Examine the records and identify each line that includes the string "study". Copy those lines.

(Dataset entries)
------------------------------------

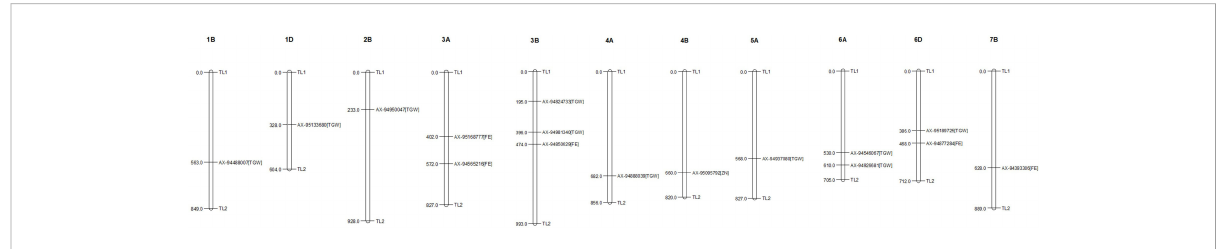
FIGURE 9 Distribution and position (in Mb) of identi fi ed marker trait associations (MTAs) at their respective chromosome with associated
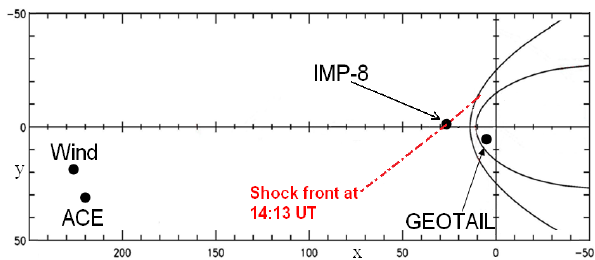
Fig. 2. Locations of the spacecraft used in this study in the XY GSM plane (axis scales in Earth radii, R E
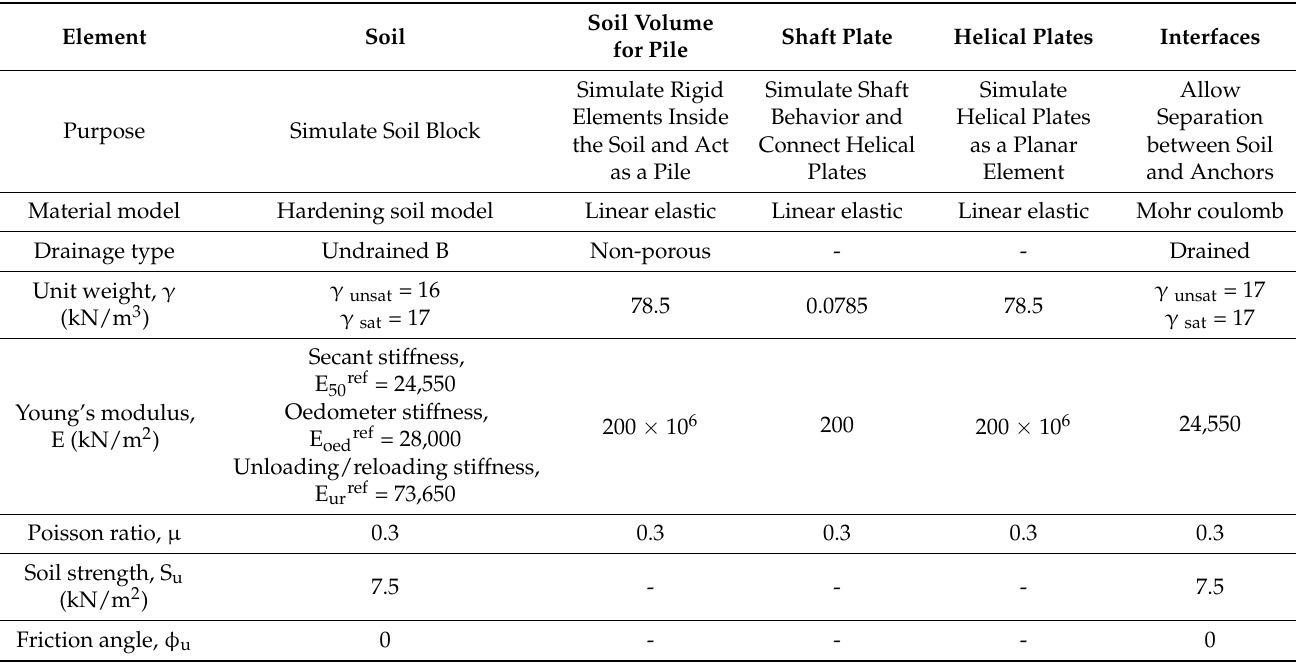
Table 2. Element parameters and properties to simulate helical anchor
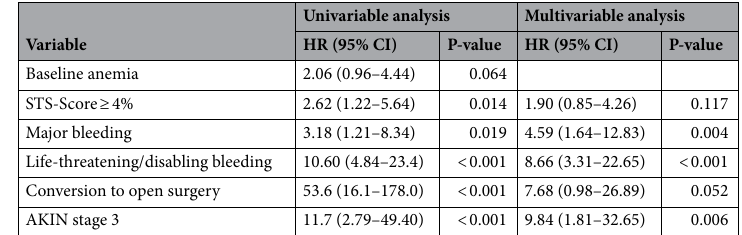
Table 4. Cox regression analysis. Results are presented as adjusted hazard ratios (HR) with 95% confidence intervals (CI). A p-value of < 0.05 was considered statistically significant. AKIN acute kidney injury network, CAR CRP/albumin ratio, STS-Score Society of Thoracic Surgeons risk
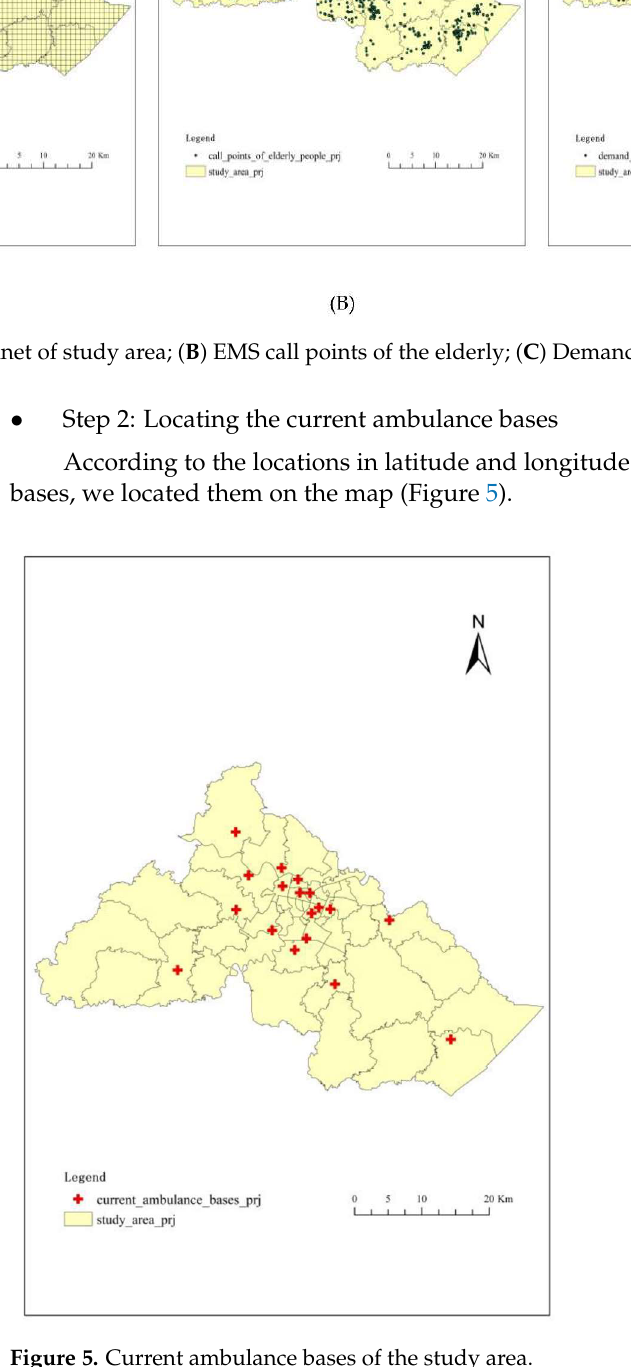
Figure 5. Current ambulance bases of the study area.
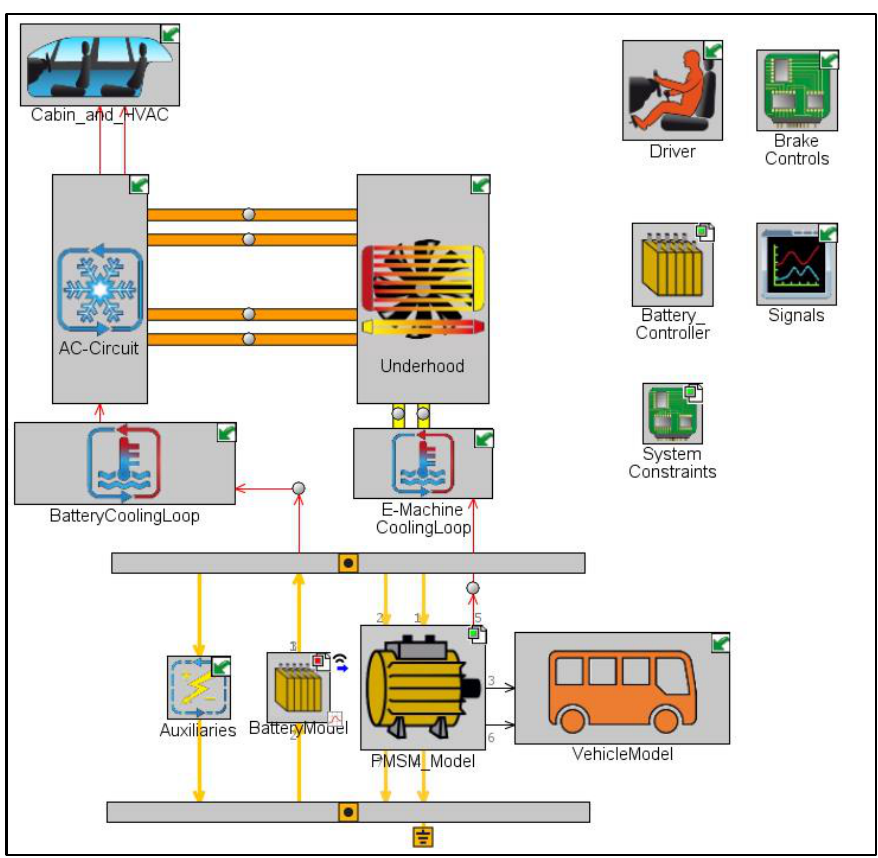
Figure 1. The global model of the battery electric bus in GT-ISE.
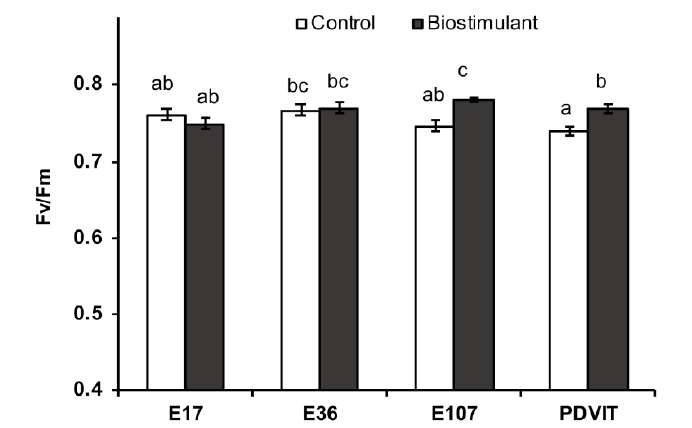
Figure 2. Maximal photochemical efficiency (F v /F m ) in leaves of four tomato genotypes. Data are mean ± SE (n = 5). Different letters indicate significant differences based on Tukey-HSD test ( p ≤ 0.05 ).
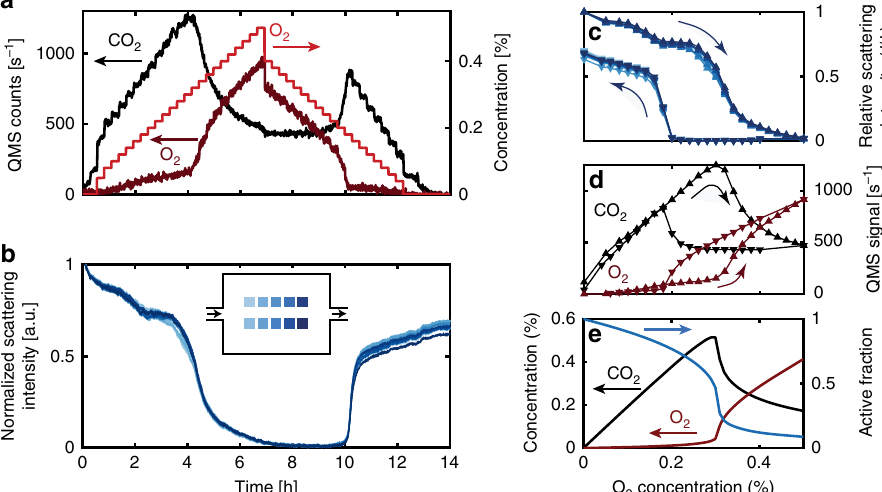
Fig. 4 CO oxidation experiments over 1000 Cu nanoparticles in the well-mixed reactor. During the entire experiment, the nominal inlet CO concentration was held constant at 7% and Ar was used as the carrier gas and the pressure at the inlet was 4 bar. a Time trace of the nominal O 2 inlet concentration in the gas feed (red) and of the outlet concentration of CO 2 (black) and O 2 (dark red) measured by the QMS. b Scattering intensity time evolution of the ten patches, each comprised of 100 nominally identical Cu nanoparticles. Inset is a schematic of the reactor with the nanoparticle array patches color-coded in blue with respect to their position in the bed. Arrows indicate fl ow direction. c Patch scattering intensity plotted as a function of nominal inlet O 2 concentration during the increase and decrease of the O 2 concentration. d Measured CO 2 and O 2 outlet concentrations plotted as a function of the nominal inlet O 2 concentration during the O 2 concentration increase (upward triangles) and decrease (downward triangles), respectively. e Simulated CO 2 production and active fraction of the catalyst calculated with a microkinetic model for a single continuously stirred tank reactor (CSTR). We note that the x -axis in ( c – e ) is the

------------------------------------

▸ **Written response**
Fig. 2. Locations of the spacecraft used in this study in the XY GSM plane (axis scales in Earth radii, R E
Figure 5. Current ambulance bases of the study area.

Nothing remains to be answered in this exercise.